Preserving the oldest “books” in North America

Like a book, each mural in the Lower Pecos Canyonlands was authored and composed to communicate thoughts and ideas. These ancient paintings are visual narratives that will rewrite the prehistory of North America. At Shumla, we work to preserve and share the “library” of painted texts and the information they hold through documentation, research, stewardship and education.

Mural Documentation

Documentation: Recording the Fragile Artwork

We use the latest technological advances to document each painted narrative as a whole and each figure and line within it individually, creating an exhaustive searchable database that can be used by researchers for years to come, long after the paintings have disappeared.

Tour of Panther Cave mural

Stewardship: Encouraging Interest and Awareness

Many murals are located on private property. Landowners are best able to protect the art on their land. We collaborate with them to access and document the murals in a respectful and un-intrusive way. We also increase overall awareness of the art to engage others in its protection.
Creating digital illustration

Research: Unraveling the Mural’s Mysteries

We painstakingly study the data we collect to learn how the paintings were produced and to decipher the meaning of the images and the act of creating them. Our cutting-edge research will illuminate long-lost myths and beliefs, adding new chapters to North American pre-history.
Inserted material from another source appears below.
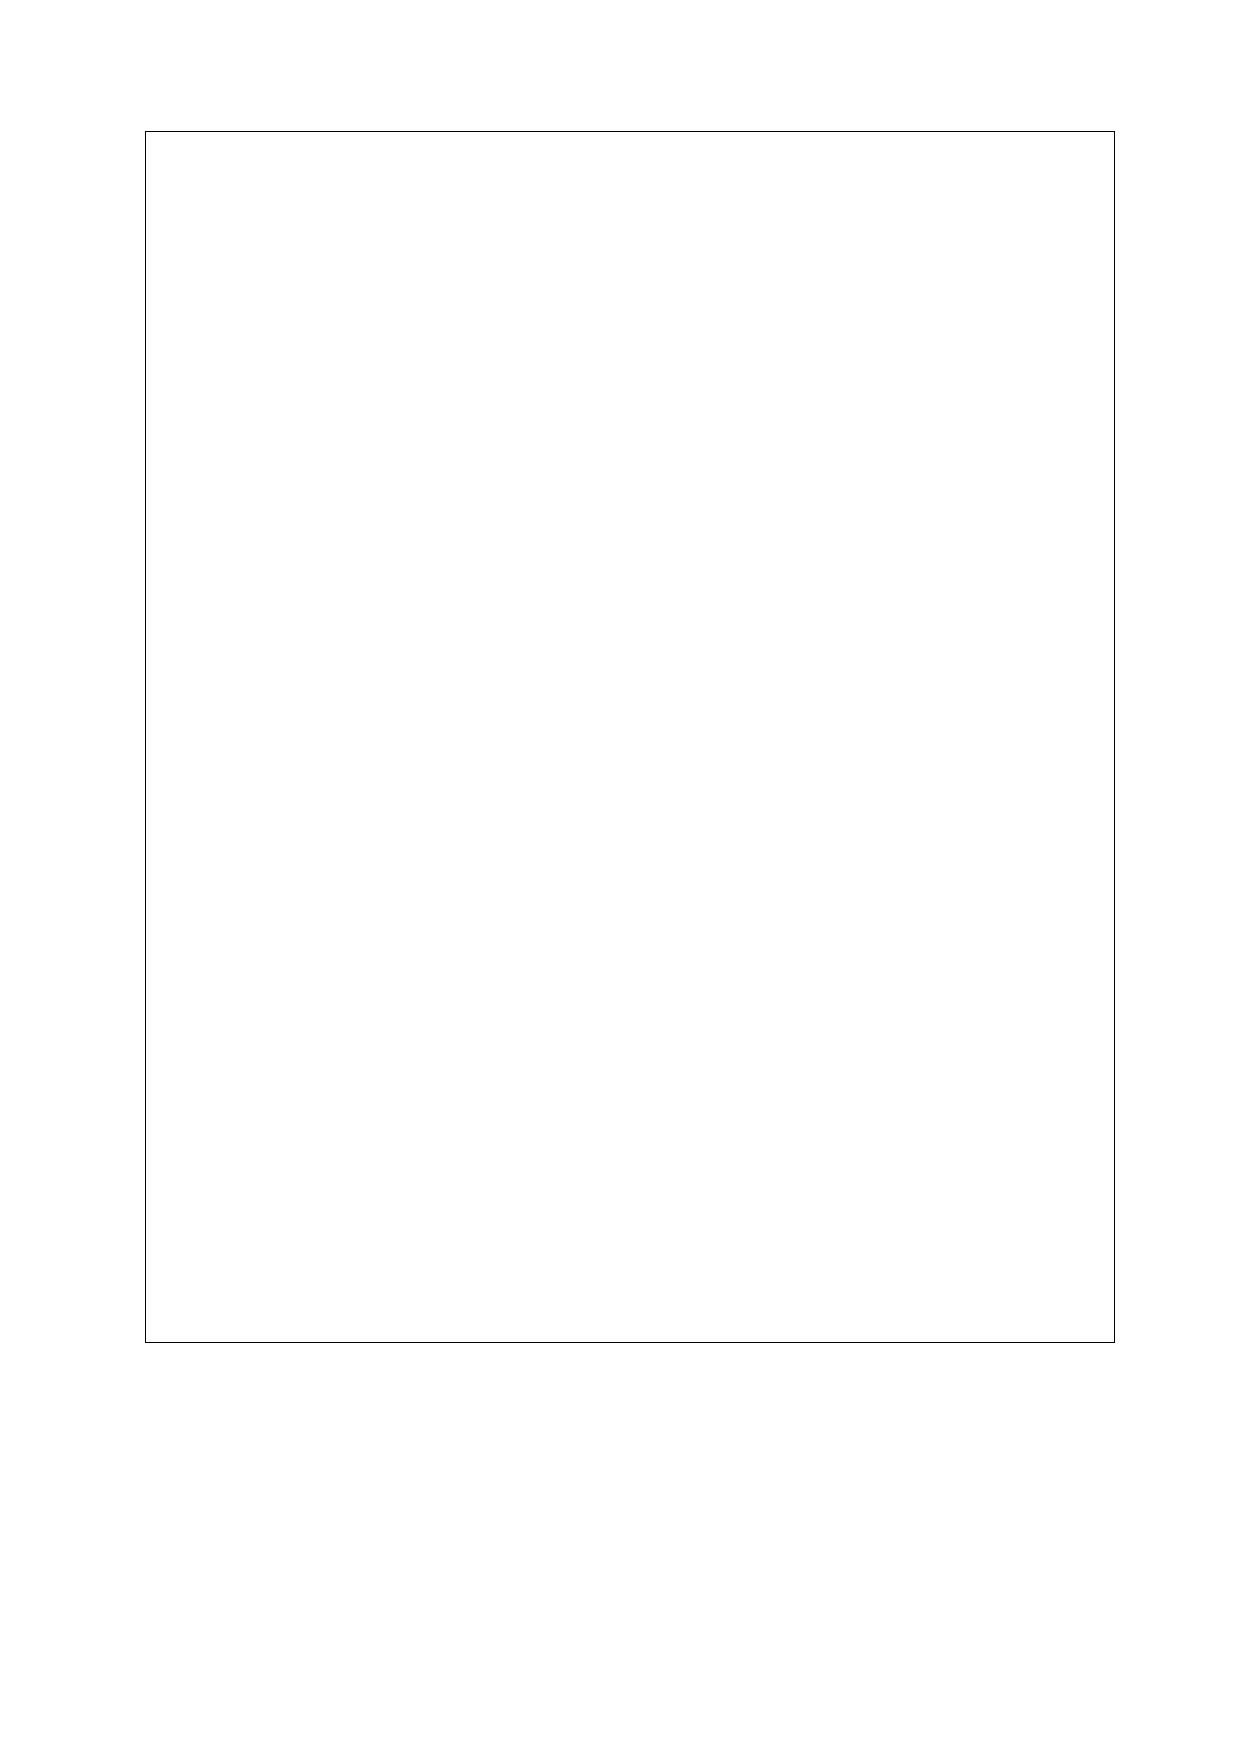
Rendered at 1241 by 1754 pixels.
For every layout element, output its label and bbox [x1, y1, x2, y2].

table_cell [146, 132, 1114, 1342]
Education: Connecting to Our Shared Past

We open this remote region and its cultural treasure trove to visitors, volunteers, students, teachers, and researchers from around the world. We collaborate on exhibits, publish and present our findings and make our data, results and methods available to all.

Our Vision

The Board of Directors and Staff of Shumla hope to facilitate a future where:

  • Shumla is a global leader in rock art research and education, collaborating with partners, across disciplines and internationally.
  • The ancient paintings of the Lower Pecos Canyonlands continue to inspire awe, enjoyment, and scholarship far into the future.
  • The library of information housed in the oldest ‘books’ in North America is available to all.